Like her cousin Flannery, she never married.
Credit: Walter R. Fleischer
Credit: Walter R. Fleischer
She went on to join the legal staffs of the Interstate Commerce Commission and later the Federal Communications Commission, arguing anti-trust cases before the U.S. Supreme Court.
After 35 years in law, she retired to Milledgeville, moving into the Cline family house on Green Street, where she helped care for her aunt Regina.
Regina had been confined to the house, but Louise convinced her aunt to use a wheelchair, which allowed Regina greater freedom to get out and attend church and see friends.
Six years ago Florencourt experienced a medical emergency and was briefly hospitalized. Neighbors Susan and Martin Fenwick began checking in with her every day, and eventually developed a close bond. “We celebrated every holiday; she was very dear to us,” said Susan Fenwick.
Fenwick said their relationship “softened” Florencourt. “I had nothing to lose by challenging Louise at times,” she said. “I wasn’t afraid of her, and I think she enjoyed that.”

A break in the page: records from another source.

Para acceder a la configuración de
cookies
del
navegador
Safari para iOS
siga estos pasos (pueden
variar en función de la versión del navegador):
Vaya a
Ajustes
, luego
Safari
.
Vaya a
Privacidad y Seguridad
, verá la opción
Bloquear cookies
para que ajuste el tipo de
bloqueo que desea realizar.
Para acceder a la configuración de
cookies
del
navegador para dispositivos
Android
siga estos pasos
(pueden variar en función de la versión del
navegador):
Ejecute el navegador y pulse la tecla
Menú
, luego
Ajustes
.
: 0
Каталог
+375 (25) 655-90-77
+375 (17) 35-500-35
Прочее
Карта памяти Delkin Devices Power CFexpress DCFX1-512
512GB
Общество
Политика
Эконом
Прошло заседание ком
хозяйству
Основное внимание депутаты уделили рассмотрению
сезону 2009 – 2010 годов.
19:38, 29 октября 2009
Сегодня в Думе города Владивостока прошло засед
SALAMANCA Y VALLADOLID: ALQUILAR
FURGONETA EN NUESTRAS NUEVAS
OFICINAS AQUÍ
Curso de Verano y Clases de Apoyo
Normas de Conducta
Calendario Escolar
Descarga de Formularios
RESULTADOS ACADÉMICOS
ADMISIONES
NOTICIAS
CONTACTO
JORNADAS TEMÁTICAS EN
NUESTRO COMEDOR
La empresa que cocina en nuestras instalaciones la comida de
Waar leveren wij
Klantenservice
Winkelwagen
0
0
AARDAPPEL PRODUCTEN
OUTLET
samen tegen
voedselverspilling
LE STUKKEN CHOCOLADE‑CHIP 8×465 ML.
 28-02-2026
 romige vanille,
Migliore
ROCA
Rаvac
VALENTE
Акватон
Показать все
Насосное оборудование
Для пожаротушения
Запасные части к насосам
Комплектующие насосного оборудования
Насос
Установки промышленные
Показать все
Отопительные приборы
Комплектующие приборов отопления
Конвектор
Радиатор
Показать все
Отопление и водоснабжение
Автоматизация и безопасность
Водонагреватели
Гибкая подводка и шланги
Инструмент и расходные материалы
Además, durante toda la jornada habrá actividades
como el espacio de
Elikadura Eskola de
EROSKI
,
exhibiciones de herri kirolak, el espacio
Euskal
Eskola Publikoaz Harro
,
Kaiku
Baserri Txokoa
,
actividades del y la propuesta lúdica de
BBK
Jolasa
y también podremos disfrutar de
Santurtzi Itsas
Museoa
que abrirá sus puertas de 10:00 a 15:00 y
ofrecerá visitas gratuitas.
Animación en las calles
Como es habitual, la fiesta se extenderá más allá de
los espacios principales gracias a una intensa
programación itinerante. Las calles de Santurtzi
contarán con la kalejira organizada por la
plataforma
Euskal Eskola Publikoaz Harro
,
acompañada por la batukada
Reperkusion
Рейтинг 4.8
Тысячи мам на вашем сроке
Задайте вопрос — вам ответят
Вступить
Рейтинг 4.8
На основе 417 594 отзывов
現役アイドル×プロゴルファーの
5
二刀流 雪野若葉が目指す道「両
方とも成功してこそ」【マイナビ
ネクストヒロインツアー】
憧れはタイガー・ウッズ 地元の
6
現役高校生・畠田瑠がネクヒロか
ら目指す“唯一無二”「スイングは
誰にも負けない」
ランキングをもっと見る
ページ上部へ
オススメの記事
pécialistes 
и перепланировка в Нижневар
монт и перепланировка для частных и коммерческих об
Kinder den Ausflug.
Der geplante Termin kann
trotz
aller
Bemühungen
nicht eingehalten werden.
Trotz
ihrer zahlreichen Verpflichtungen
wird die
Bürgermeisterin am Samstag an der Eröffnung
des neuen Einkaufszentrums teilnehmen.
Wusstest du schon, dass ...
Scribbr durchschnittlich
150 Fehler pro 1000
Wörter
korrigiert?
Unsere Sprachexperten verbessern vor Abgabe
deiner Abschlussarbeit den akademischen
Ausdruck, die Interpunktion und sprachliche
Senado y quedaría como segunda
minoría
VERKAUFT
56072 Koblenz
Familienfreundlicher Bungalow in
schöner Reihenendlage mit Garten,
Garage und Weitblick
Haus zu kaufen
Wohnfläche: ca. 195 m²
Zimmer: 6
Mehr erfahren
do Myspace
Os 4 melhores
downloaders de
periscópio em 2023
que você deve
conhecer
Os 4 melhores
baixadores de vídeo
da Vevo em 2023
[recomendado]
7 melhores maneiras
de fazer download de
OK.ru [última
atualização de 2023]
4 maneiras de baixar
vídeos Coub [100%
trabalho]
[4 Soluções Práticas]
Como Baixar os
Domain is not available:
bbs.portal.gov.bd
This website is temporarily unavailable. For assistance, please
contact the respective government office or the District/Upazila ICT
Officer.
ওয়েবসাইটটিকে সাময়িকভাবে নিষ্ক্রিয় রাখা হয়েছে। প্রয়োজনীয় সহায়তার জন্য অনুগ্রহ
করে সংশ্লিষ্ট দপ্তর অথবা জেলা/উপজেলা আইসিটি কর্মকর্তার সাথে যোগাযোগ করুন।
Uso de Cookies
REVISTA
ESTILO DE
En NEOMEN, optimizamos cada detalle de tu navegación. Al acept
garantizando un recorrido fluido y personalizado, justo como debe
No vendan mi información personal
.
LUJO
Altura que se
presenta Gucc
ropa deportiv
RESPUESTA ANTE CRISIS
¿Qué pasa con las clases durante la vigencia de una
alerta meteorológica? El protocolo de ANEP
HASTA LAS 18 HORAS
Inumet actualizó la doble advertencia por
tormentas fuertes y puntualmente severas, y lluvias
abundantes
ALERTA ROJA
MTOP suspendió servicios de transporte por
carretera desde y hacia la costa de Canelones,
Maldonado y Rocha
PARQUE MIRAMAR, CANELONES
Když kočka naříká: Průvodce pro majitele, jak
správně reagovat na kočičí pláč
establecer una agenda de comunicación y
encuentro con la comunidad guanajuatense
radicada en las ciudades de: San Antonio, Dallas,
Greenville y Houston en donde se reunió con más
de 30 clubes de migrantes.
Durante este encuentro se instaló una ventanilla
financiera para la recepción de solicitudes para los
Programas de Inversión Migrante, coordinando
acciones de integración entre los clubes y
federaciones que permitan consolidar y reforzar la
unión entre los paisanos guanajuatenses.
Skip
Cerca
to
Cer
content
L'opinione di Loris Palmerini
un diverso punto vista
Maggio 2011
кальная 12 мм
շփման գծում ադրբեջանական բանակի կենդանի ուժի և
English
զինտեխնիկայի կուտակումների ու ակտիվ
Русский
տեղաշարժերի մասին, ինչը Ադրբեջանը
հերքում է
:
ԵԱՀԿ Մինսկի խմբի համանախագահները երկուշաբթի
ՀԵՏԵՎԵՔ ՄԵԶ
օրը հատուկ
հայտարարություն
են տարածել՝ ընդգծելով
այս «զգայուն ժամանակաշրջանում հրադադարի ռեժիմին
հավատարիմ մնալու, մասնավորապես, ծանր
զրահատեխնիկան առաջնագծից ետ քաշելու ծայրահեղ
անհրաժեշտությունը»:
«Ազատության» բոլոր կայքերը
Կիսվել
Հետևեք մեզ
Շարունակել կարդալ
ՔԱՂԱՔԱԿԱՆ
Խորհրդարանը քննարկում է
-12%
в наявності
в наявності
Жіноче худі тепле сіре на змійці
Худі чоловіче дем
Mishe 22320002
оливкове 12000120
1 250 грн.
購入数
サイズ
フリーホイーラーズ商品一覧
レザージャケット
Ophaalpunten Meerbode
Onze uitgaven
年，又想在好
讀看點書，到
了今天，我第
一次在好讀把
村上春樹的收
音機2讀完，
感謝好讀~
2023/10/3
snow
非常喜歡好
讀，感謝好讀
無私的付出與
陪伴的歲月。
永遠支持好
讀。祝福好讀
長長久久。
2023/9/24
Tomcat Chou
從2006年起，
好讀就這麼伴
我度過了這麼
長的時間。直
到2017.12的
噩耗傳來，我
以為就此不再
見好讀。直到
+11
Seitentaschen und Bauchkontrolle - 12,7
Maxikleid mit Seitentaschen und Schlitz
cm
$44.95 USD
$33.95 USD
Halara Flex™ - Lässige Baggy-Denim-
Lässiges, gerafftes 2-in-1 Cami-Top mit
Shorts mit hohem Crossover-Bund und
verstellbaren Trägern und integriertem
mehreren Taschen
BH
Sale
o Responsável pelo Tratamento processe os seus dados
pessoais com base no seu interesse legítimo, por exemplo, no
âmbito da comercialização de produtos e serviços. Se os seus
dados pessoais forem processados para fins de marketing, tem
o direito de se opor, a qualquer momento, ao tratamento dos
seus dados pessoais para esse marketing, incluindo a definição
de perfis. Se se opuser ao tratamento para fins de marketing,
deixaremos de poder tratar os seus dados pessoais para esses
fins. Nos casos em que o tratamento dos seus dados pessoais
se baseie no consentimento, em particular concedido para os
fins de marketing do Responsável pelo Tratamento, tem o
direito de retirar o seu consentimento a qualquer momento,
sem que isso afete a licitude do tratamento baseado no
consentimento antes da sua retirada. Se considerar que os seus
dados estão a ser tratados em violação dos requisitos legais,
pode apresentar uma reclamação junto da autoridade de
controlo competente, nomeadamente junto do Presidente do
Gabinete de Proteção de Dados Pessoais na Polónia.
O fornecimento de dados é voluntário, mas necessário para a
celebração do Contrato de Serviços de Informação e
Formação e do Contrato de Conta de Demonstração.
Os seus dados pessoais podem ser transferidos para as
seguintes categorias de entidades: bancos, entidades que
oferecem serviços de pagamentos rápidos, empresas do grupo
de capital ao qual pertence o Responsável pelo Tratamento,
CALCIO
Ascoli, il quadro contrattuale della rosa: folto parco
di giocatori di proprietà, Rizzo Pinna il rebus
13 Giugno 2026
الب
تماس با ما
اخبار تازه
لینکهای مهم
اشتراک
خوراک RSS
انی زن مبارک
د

Funeral arrangements for Wilhelmina Louise Florencourt will be handled by the Williams Funeral Home and Crematory. A funeral mass will be celebrated at 11 a.m. Saturday, August 12, at the Sacred Heart Catholic Church, 110 N Jefferson St NE, Milledgeville, a church that was built on land donated by O’Connor’s great grandparents.
The family will receive friends from 5-7 p.m. Friday, August 11 at Williams Funeral Home, 1670 N. Jefferson St NE, Milledgeville. There will be a prayer service at 6:30 p.m.
Burial will be in Memory Hill Cemetery.